El rostro de la Guardiana era una máscara impasible y el tono de voz, firme; sin embargo, también se las ingeniaba para transmitir un fuerte desagrado. Silviana era muy diestra en eso.

«Colaboré en poner a Elayne al frente de los ejércitos —se recordó Egwene—. Rehusar su indicación sentaría un mal precedente. Como también lo haría obedecerla.» Con suerte, conseguirían mantener su amistad a lo largo del transcurso de la guerra.

—Elayne Sedai demuestra tener mucha cordura —dijo en voz alta—. Dile a Romanda que hay que hacerlo así. Que todo el Ajah Amarillo se agrupe para realizar Curaciones, pero no en la Torre Blanca.

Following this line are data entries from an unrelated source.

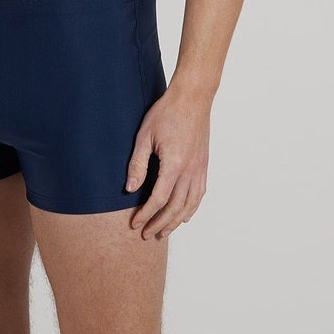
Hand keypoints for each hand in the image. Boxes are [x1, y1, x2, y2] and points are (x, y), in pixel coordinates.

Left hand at [125, 83, 210, 240]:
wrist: (193, 98)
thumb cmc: (166, 112)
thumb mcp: (144, 136)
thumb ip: (137, 164)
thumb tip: (130, 189)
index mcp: (174, 164)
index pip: (158, 199)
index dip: (146, 214)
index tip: (135, 223)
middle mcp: (190, 170)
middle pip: (175, 207)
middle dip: (160, 223)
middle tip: (146, 234)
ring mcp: (200, 168)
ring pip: (190, 204)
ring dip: (176, 221)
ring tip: (163, 231)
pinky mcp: (204, 165)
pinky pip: (199, 194)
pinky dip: (191, 208)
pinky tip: (184, 215)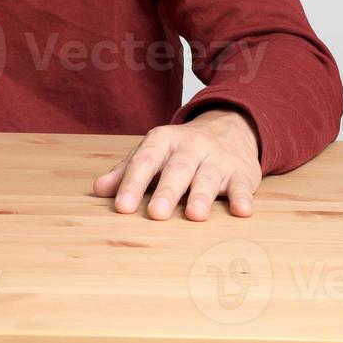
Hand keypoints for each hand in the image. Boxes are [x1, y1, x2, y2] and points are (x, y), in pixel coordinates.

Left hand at [93, 107, 261, 219]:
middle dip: (167, 192)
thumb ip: (127, 171)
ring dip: (202, 196)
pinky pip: (242, 185)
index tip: (122, 206)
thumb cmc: (182, 149)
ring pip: (208, 177)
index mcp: (164, 141)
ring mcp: (218, 159)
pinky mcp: (242, 172)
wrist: (231, 128)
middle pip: (177, 170)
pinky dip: (243, 197)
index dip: (133, 184)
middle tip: (156, 214)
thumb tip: (99, 189)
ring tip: (195, 215)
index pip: (145, 161)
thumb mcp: (153, 152)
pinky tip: (242, 211)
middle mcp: (191, 147)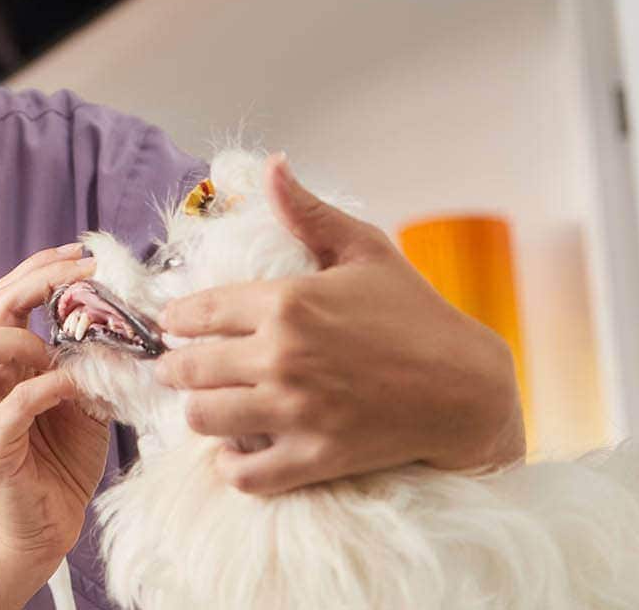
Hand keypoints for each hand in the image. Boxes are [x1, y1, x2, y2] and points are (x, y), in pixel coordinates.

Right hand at [0, 243, 109, 567]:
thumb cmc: (64, 460)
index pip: (11, 295)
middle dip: (37, 281)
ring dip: (21, 336)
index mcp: (12, 362)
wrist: (49, 525)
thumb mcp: (88, 398)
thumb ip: (94, 361)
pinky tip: (70, 388)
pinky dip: (42, 388)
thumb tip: (125, 322)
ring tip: (62, 347)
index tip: (81, 255)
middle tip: (82, 275)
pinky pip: (9, 405)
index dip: (41, 269)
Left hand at [153, 153, 525, 494]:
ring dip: (197, 411)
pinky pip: (244, 474)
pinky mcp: (314, 458)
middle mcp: (282, 356)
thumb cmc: (416, 313)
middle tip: (172, 369)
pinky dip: (230, 466)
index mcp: (287, 301)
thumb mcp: (364, 250)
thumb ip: (308, 212)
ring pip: (204, 417)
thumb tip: (271, 165)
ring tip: (202, 404)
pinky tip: (233, 451)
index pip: (200, 312)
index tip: (169, 325)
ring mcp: (295, 411)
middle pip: (191, 368)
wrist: (468, 389)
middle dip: (173, 368)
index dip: (175, 320)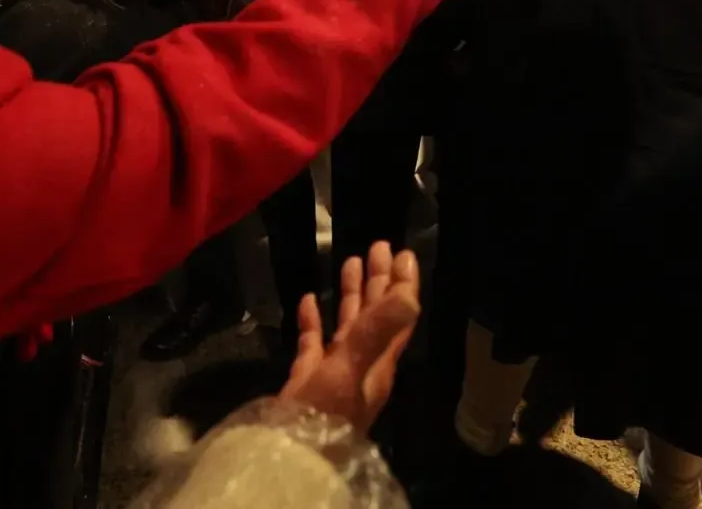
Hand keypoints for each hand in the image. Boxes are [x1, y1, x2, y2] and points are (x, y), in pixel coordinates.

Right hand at [280, 242, 420, 434]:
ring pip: (348, 326)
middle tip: (379, 246)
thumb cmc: (325, 412)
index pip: (398, 317)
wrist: (292, 456)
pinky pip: (314, 343)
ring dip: (351, 295)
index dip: (402, 285)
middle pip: (375, 316)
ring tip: (350, 261)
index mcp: (378, 363)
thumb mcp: (352, 368)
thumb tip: (409, 295)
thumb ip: (377, 332)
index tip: (403, 254)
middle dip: (378, 281)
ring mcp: (334, 373)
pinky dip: (313, 321)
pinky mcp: (308, 379)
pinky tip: (306, 300)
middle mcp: (362, 365)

—¿Perdón, madre? —se extrañó Silviana.

—Por los seanchan —explicó Egwene. Tenía que sofocar a esa sierpe que alentaba y se retorcía en lo más profundo de su ser cada vez que pensaba en ellos—. No correré el riesgo de que a las Amarillas las ataquen estando solas y cansadas por realizar la Curación. La Torre Blanca está desprotegida y es un objetivo para el enemigo... Si no por parte de los seanchan, entonces por la Sombra.

—Un razonamiento válido —comentó Silviana, aunque se le notaba reticencia en la voz—. Entonces, ¿dónde? Caemlyn ha caído y las Tierras Fronterizas pasan por una situación muy comprometida. ¿En Tear?

—Ni hablar —rechazó Egwene. Aquél era territorio de Rand, y parecía demasiado evidente—. Envía respuesta a Elayne con una sugerencia. Tal vez la Principal de Mayene tendría a bien proporcionarnos un edificio adecuado, uno muy grande. —Egwene dio golpecitos con los dedos en el costado de la silla de montar—. Envía a las Aceptadas y a las novicias con las Amarillas. No quiero a esas mujeres en el campo de batalla, pero su fuerza se puede utilizar en la Curación.